Task data START

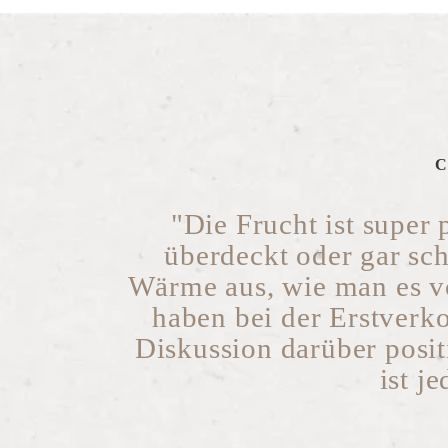
C
"Die Frucht ist super 
überdeckt oder gar sc
Wärme aus, wie man es vo
haben bei der Erstverko
Diskussion darüber posit
ist j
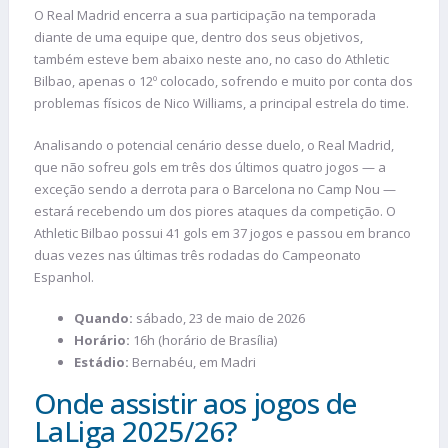
O Real Madrid encerra a sua participação na temporada
diante de uma equipe que, dentro dos seus objetivos,
também esteve bem abaixo neste ano, no caso do Athletic
Bilbao, apenas o 12º colocado, sofrendo e muito por conta dos
problemas físicos de Nico Williams, a principal estrela do time.
Analisando o potencial cenário desse duelo, o Real Madrid,
que não sofreu gols em três dos últimos quatro jogos — a
exceção sendo a derrota para o Barcelona no Camp Nou —
estará recebendo um dos piores ataques da competição. O
Athletic Bilbao possui 41 gols em 37 jogos e passou em branco
duas vezes nas últimas três rodadas do Campeonato
Espanhol.
Quando:
sábado, 23 de maio de 2026
Horário:
16h (horário de Brasília)
Estádio:
Bernabéu, em Madri
Onde assistir aos jogos de
LaLiga 2025/26?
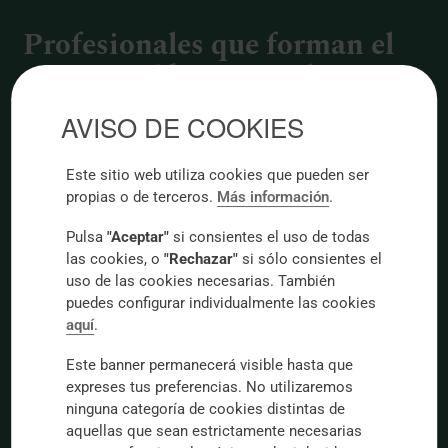
Profesionales que forman el
equipo médico para el
desprendimiento de retina
AVISO DE COOKIES
Este sitio web utiliza cookies que pueden ser
propias o de terceros.
Más información
.
Pulsa
"Aceptar"
si consientes el uso de todas
las cookies, o
"Rechazar"
si sólo consientes el
uso de las cookies necesarias. También
puedes configurar individualmente las cookies
aquí
.
Este banner permanecerá visible hasta que
expreses tus preferencias. No utilizaremos
ninguna categoría de cookies distintas de
aquellas que sean estrictamente necesarias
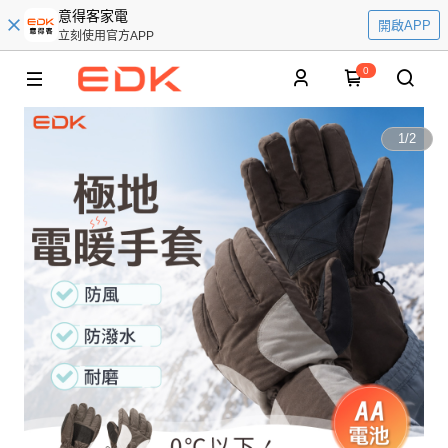
意得客家電
開啟APP
立刻使用官方APP
0
1
/
2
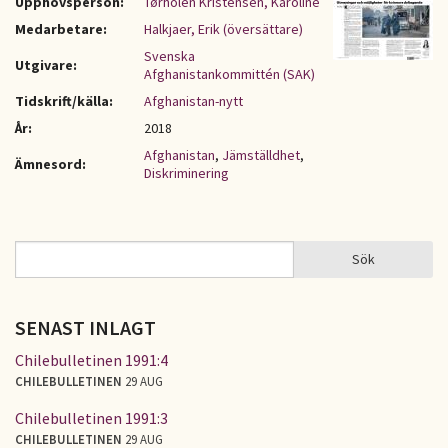
Upphovsperson:
Tørholen Kristensen, Karoline
Medarbetare:
Halkjaer, Erik (översättare)
Svenska
Utgivare:
Afghanistankommittén (SAK)
Tidskrift/källa:
Afghanistan-nytt
År:
2018
Afghanistan
,
Jämställdhet
,
Ämnesord:
Diskriminering
Sök
Sök
SÖKFORMULÄR
SENAST INLAGT
Chilebulletinen 1991:4
CHILEBULLETINEN
29 AUG
Chilebulletinen 1991:3
CHILEBULLETINEN
29 AUG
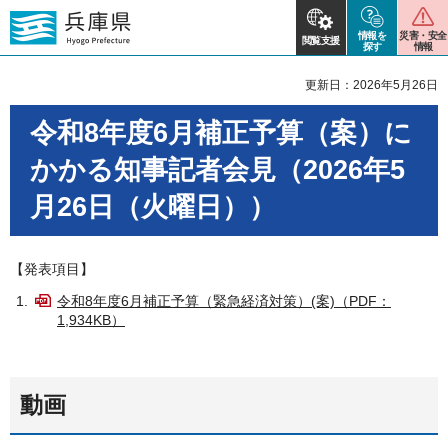
情報を
災害・安全
閲覧支援
探す
情報
更新日：2026年5月26日
令和8年度6月補正予算（案）に
かかる知事記者会見（2026年5
月26日（火曜日））
【発表項目】
令和8年度6月補正予算（緊急経済対策）(案)（PDF：
1,934KB）
動画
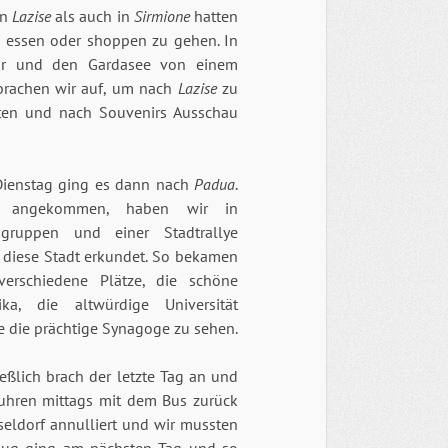
in
Lazise
als auch in
Sirmione
hatten
zu essen oder shoppen zu gehen. In
tur und den Gardasee von einem
 brachen wir auf, um nach
Lazise
zu
ten und nach Souvenirs Ausschau
ienstag ging es dann nach
Padua
.
t angekommen, haben wir in
ngruppen und einer Stadtrallye
 diese Stadt erkundet. So bekamen
verschiedene Plätze, die schöne
lika, die altwürdige Universität
e die prächtige Synagoge zu sehen.
eßlich brach der letzte Tag an und
fuhren mittags mit dem Bus zurück
eldorf annulliert und wir mussten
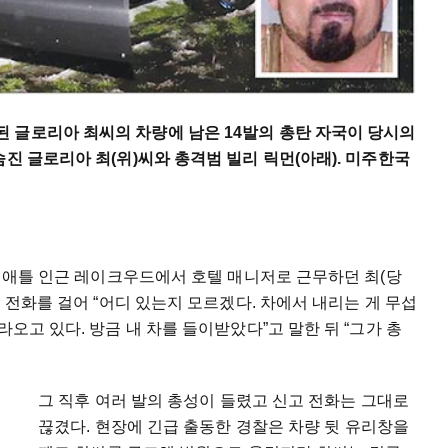
 글로리아 최씨의 차량에 남은 14발의 총탄 자국이 당시의
진 글로리아 최(위)씨와 총격범 빌리 릭먼(아래). 미주한국
께 시애틀 인근 레이크우드에서 호텔 매니저로 근무하던 최(당
에 전화를 걸어 “어디 있는지 모르겠다. 차에서 내리는 게 무섭
라오고 있다. 방금 내 차를 들이받았다”고 말한 뒤 “그가 총
그 직후 여러 발의 총성이 들렸고 신고 전화는 그대로
끊겼다. 현장에 긴급 출동한 경찰은 차량 뒷 유리창을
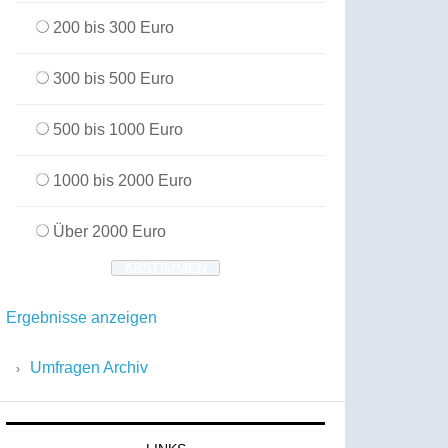
200 bis 300 Euro
300 bis 500 Euro
500 bis 1000 Euro
1000 bis 2000 Euro
Über 2000 Euro
Ergebnisse anzeigen
Umfragen Archiv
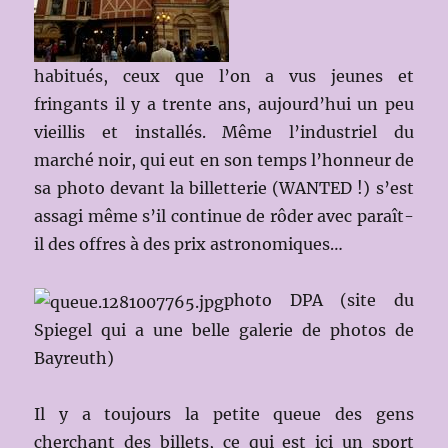
habitués, ceux que l’on a vus jeunes et
fringants il y a trente ans, aujourd’hui un peu
vieillis et installés. Même l’industriel du
marché noir, qui eut en son temps l’honneur de
sa photo devant la billetterie (WANTED !) s’est
assagi même s’il continue de rôder avec paraît-
il des offres à des prix astronomiques…
photo DPA (site du
Spiegel qui a une belle galerie de photos de
Bayreuth)
Il y a toujours la petite queue des gens
cherchant des billets, ce qui est ici un sport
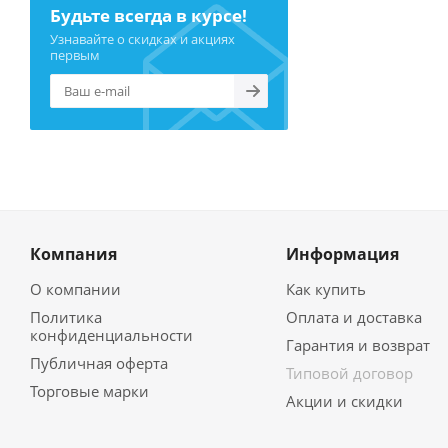
Будьте всегда в курсе!
Узнавайте о скидках и акциях
первым
Компания
Информация
О компании
Как купить
Политика
Оплата и доставка
конфиденциальности
Гарантия и возврат
Публичная оферта
Типовой договор
Торговые марки
Акции и скидки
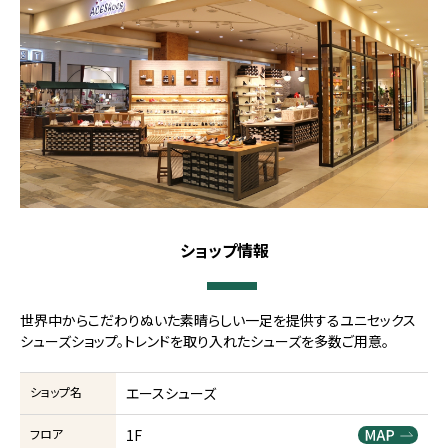
ショップ情報
世界中からこだわりぬいた素晴らしい一足を提供するユニセックス
シューズショップ。トレンドを取り入れたシューズを多数ご用意。
ショップ名
エースシューズ
フロア
1F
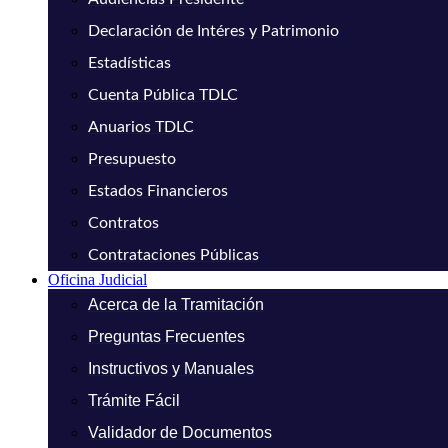
Declaración de Intéres y Patrimonio
Estadísticas
Cuenta Pública TDLC
Anuarios TDLC
Presupuesto
Estados Financieros
Contratos
Contrataciones Públicas
Oficina Judicial
Acerca de la Tramitación
Preguntas Frecuentes
Instructivos y Manuales
Trámite Fácil
Validador de Documentos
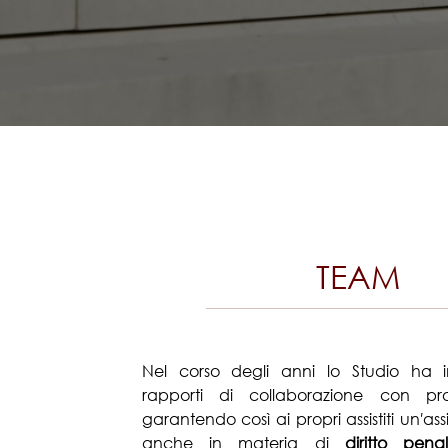
TEAM
Nel corso degli anni lo Studio ha in
rapporti di collaborazione con profe
garantendo così ai propri assistiti un′as
anche in materia di
diritto pena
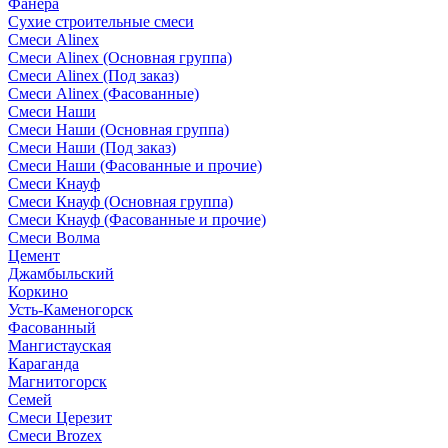
Фанера
Сухие строительные смеси
Смеси Alinex
Смеси Alinex (Основная группа)
Смеси Alinex (Под заказ)
Смеси Alinex (Фасованные)
Смеси Наши
Смеси Наши (Основная группа)
Смеси Наши (Под заказ)
Смеси Наши (Фасованные и прочие)
Смеси Кнауф
Смеси Кнауф (Основная группа)
Смеси Кнауф (Фасованные и прочие)
Смеси Волма
Цемент
Джамбыльский
Коркино
Усть-Каменогорск
Фасованный
Мангистауская
Караганда
Магнитогорск
Семей
Смеси Церезит
Смеси Brozex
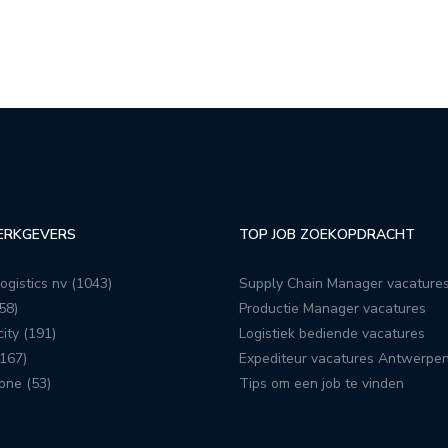
ERKGEVERS
TOP JOB ZOEKOPDRACHT
ogistics nv (1043)
Supply Chain Manager vacature
58)
Productie Manager vacatures
ity (191)
Logistiek bediende vacatures
167)
Expediteur vacatures Antwerpe
one (53)
Tips om een job te vinden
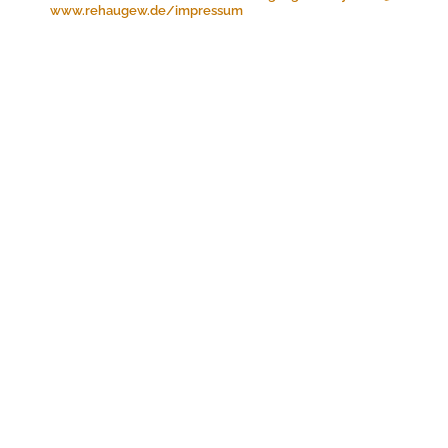
www.rehaugew.de/impressum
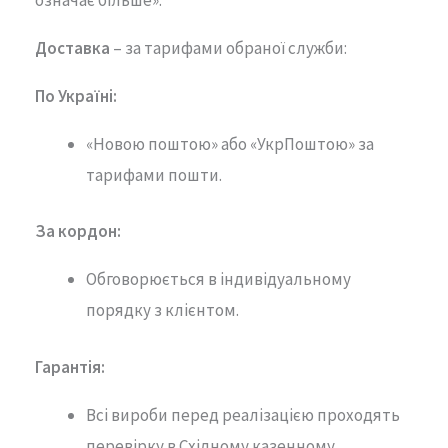
Доставка
– за тарифами обраної служби:
По Україні:
«Новою поштою» або «УкрПоштою» за
тарифами пошти.
За кордон:
Обговорюється в індивідуальному
порядку з клієнтом.
Гарантія
:
Всі вироби перед реалізацією проходять
перевірку в Східному казенному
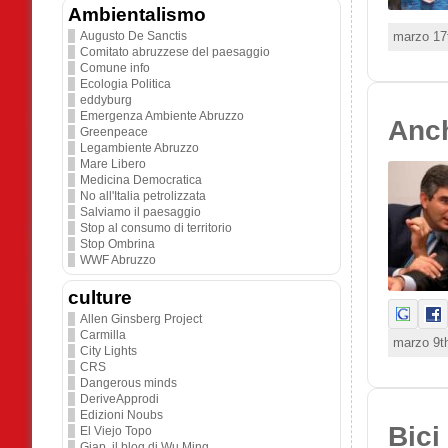
Ambientalismo
marzo 17
Augusto De Sanctis
Comitato abruzzese del paesaggio
Comune info
Ecologia Politica
eddyburg
Emergenza Ambiente Abruzzo
Anch
Greenpeace
Legambiente Abruzzo
Mare Libero
Medicina Democratica
No all'Italia petrolizzata
Salviamo il paesaggio
Stop al consumo di territorio
Stop Ombrina
WWF Abruzzo
culture
Allen Ginsberg Project
Carmilla
marzo 9th
City Lights
CRS
Dangerous minds
DeriveApprodi
Edizioni Noubs
Bici
El Viejo Topo
Giap. il blog di Wu Ming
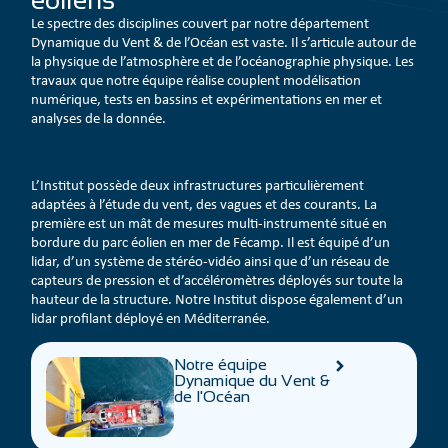
Le spectre des disciplines couvert par notre département
Dynamique du Vent & de l’Océan est vaste. Il s’articule autour de
la physique de l’atmosphère et de l’océanographie physique. Les
travaux que notre équipe réalise couplent modélisation
numérique, tests en bassins et expérimentations en mer et
analyses de la donnée.
L’Institut possède deux infrastructures particulièrement
adaptées à l’étude du vent, des vagues et des courants. La
première est un mât de mesures multi-instrumenté situé en
bordure du parc éolien en mer de Fécamp. Il est équipé d’un
lidar, d’un système de stéréo-vidéo ainsi que d’un réseau de
capteurs de pression et d’accéléromètres déployés sur toute la
hauteur de la structure. Notre Institut dispose également d’un
lidar profilant déployé en Méditerranée.
Notre équipe
Dynamique du Vent &
de l'Océan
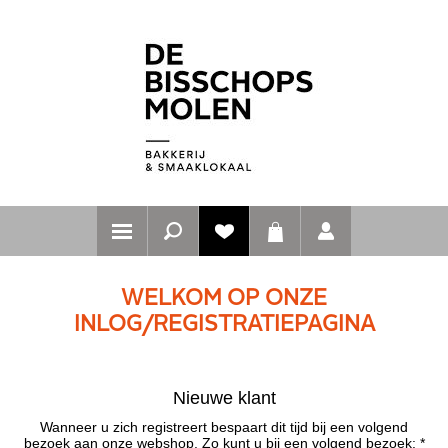
WELKOM OP ONZE
INLOG/REGISTRATIEPAGINA
Nieuwe klant
Wanneer u zich registreert bespaart dit tijd bij een volgend
bezoek aan onze webshop. Zo kunt u bij een volgend bezoek: *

Task data END

# Assigned task:
Exact repetition of each line above is expected; images are to be omitted.

# Output below:
C
"Die Frucht ist super 
überdeckt oder gar sc
Wärme aus, wie man es vo
haben bei der Erstverko
Diskussion darüber posit
ist j
O Real Madrid encerra a sua participação na temporada
diante de uma equipe que, dentro dos seus objetivos,
também esteve bem abaixo neste ano, no caso do Athletic
Bilbao, apenas o 12º colocado, sofrendo e muito por conta dos
problemas físicos de Nico Williams, a principal estrela do time.
Analisando o potencial cenário desse duelo, o Real Madrid,
que não sofreu gols em três dos últimos quatro jogos — a
exceção sendo a derrota para o Barcelona no Camp Nou —
estará recebendo um dos piores ataques da competição. O
Athletic Bilbao possui 41 gols em 37 jogos e passou em branco
duas vezes nas últimas três rodadas do Campeonato
Espanhol.
Quando:
sábado, 23 de maio de 2026
Horário:
16h (horário de Brasília)
Estádio:
Bernabéu, em Madri
Onde assistir aos jogos de
LaLiga 2025/26?
Profesionales que forman el
equipo médico para el
desprendimiento de retina
AVISO DE COOKIES
Este sitio web utiliza cookies que pueden ser
propias o de terceros.
Más información
.
Pulsa
"Aceptar"
si consientes el uso de todas
las cookies, o
"Rechazar"
si sólo consientes el
uso de las cookies necesarias. También
puedes configurar individualmente las cookies
aquí
.
Este banner permanecerá visible hasta que
expreses tus preferencias. No utilizaremos
ninguna categoría de cookies distintas de
aquellas que sean estrictamente necesarias
意得客家電
開啟APP
立刻使用官方APP
0
1
/
2
Upphovsperson:
Tørholen Kristensen, Karoline
Medarbetare:
Halkjaer, Erik (översättare)
Svenska
Utgivare:
Afghanistankommittén (SAK)
Tidskrift/källa:
Afghanistan-nytt
År:
2018
Afghanistan
,
Jämställdhet
,
Ämnesord:
Diskriminering
Sök
Sök
SÖKFORMULÄR
SENAST INLAGT
Chilebulletinen 1991:4
CHILEBULLETINEN
29 AUG
Chilebulletinen 1991:3
CHILEBULLETINEN
29 AUG
情報を
災害・安全
閲覧支援
探す
情報
更新日：2026年5月26日
令和8年度6月補正予算（案）に
かかる知事記者会見（2026年5
月26日（火曜日））
【発表項目】
令和8年度6月補正予算（緊急経済対策）(案)（PDF：
1,934KB）
動画
in
Lazise
als auch in
Sirmione
hatten
zu essen oder shoppen zu gehen. In
tur und den Gardasee von einem
 brachen wir auf, um nach
Lazise
zu
ten und nach Souvenirs Ausschau
ienstag ging es dann nach
Padua
.
t angekommen, haben wir in
ngruppen und einer Stadtrallye
 diese Stadt erkundet. So bekamen
verschiedene Plätze, die schöne
lika, die altwürdige Universität
e die prächtige Synagoge zu sehen.
eßlich brach der letzte Tag an und
fuhren mittags mit dem Bus zurück
eldorf annulliert und wir mussten
 글로리아 최씨의 차량에 남은 14발의 총탄 자국이 당시의
진 글로리아 최(위)씨와 총격범 빌리 릭먼(아래). 미주한국
께 시애틀 인근 레이크우드에서 호텔 매니저로 근무하던 최(당
에 전화를 걸어 “어디 있는지 모르겠다. 차에서 내리는 게 무섭
라오고 있다. 방금 내 차를 들이받았다”고 말한 뒤 “그가 총
그 직후 여러 발의 총성이 들렸고 신고 전화는 그대로
끊겼다. 현장에 긴급 출동한 경찰은 차량 뒷 유리창을
200 bis 300 Euro
300 bis 500 Euro
500 bis 1000 Euro
1000 bis 2000 Euro
Über 2000 Euro
Ergebnisse anzeigen
Umfragen Archiv
habitués, ceux que l’on a vus jeunes et
fringants il y a trente ans, aujourd’hui un peu
vieillis et installés. Même l’industriel du
marché noir, qui eut en son temps l’honneur de
sa photo devant la billetterie (WANTED !) s’est
assagi même s’il continue de rôder avec paraît-
il des offres à des prix astronomiques…
photo DPA (site du
Spiegel qui a une belle galerie de photos de
Bayreuth)
Il y a toujours la petite queue des gens
cherchant des billets, ce qui est ici un sport
Будьте всегда в курсе!
Узнавайте о скидках и акциях
первым
Компания
Информация
О компании
Как купить
Политика
Оплата и доставка
конфиденциальности
Гарантия и возврат
Публичная оферта
Типовой договор
Торговые марки
Акции и скидки
ショップ情報
世界中からこだわりぬいた素晴らしい一足を提供するユニセックス
シューズショップ。トレンドを取り入れたシューズを多数ご用意。
ショップ名
エースシューズ
フロア
1F
Declaración de Intéres y Patrimonio
Estadísticas
Cuenta Pública TDLC
Anuarios TDLC
Presupuesto
Estados Financieros
Contratos
Contrataciones Públicas
Oficina Judicial
Acerca de la Tramitación
Preguntas Frecuentes
Instructivos y Manuales
Trámite Fácil
Validador de Documentos
TEAM
Nel corso degli anni lo Studio ha in
rapporti di collaborazione con profe
garantendo così ai propri assistiti un′as
anche in materia di
diritto pena
Фанера
Сухие строительные смеси
Смеси Alinex
Смеси Alinex (Основная группа)
Смеси Alinex (Под заказ)
Смеси Alinex (Фасованные)
Смеси Наши
Смеси Наши (Основная группа)
Смеси Наши (Под заказ)
Смеси Наши (Фасованные и прочие)
Смеси Кнауф
Смеси Кнауф (Основная группа)
Смеси Кнауф (Фасованные и прочие)
Смеси Волма
Цемент
Джамбыльский
Коркино
Усть-Каменогорск
Фасованный
Мангистауская
Караганда
Магнитогорск
Семей
Смеси Церезит
Смеси Brozex
ERKGEVERS
TOP JOB ZOEKOPDRACHT
ogistics nv (1043)
Supply Chain Manager vacature
58)
Productie Manager vacatures
ity (191)
Logistiek bediende vacatures
167)
Expediteur vacatures Antwerpe
one (53)
Tips om een job te vinden
www.rehaugew.de/impressum
Доставка
– за тарифами обраної служби:
По Україні:
«Новою поштою» або «УкрПоштою» за
тарифами пошти.
За кордон:
Обговорюється в індивідуальному
порядку з клієнтом.
Гарантія
:
Всі вироби перед реалізацією проходять
перевірку в Східному казенному
Ambientalismo
marzo 17
Augusto De Sanctis
Comitato abruzzese del paesaggio
Comune info
Ecologia Politica
eddyburg
Emergenza Ambiente Abruzzo
Anch
Greenpeace
Legambiente Abruzzo
Mare Libero
Medicina Democratica
No all'Italia petrolizzata
Salviamo il paesaggio
Stop al consumo di territorio
Stop Ombrina
WWF Abruzzo
culture
Allen Ginsberg Project
Carmilla
marzo 9th
City Lights
CRS
Dangerous minds
DeriveApprodi
Edizioni Noubs
Bici
El Viejo Topo
Giap. il blog di Wu Ming
Le spectre des disciplines couvert par notre département
Dynamique du Vent & de l’Océan est vaste. Il s’articule autour de
la physique de l’atmosphère et de l’océanographie physique. Les
travaux que notre équipe réalise couplent modélisation
numérique, tests en bassins et expérimentations en mer et
analyses de la donnée.
L’Institut possède deux infrastructures particulièrement
adaptées à l’étude du vent, des vagues et des courants. La
première est un mât de mesures multi-instrumenté situé en
bordure du parc éolien en mer de Fécamp. Il est équipé d’un
lidar, d’un système de stéréo-vidéo ainsi que d’un réseau de
capteurs de pression et d’accéléromètres déployés sur toute la
hauteur de la structure. Notre Institut dispose également d’un
lidar profilant déployé en Méditerranée.
Notre équipe
Dynamique du Vent &
de l'Océan
WELKOM OP ONZE
INLOG/REGISTRATIEPAGINA
Nieuwe klant
Wanneer u zich registreert bespaart dit tijd bij een volgend
bezoek aan onze webshop. Zo kunt u bij een volgend bezoek: *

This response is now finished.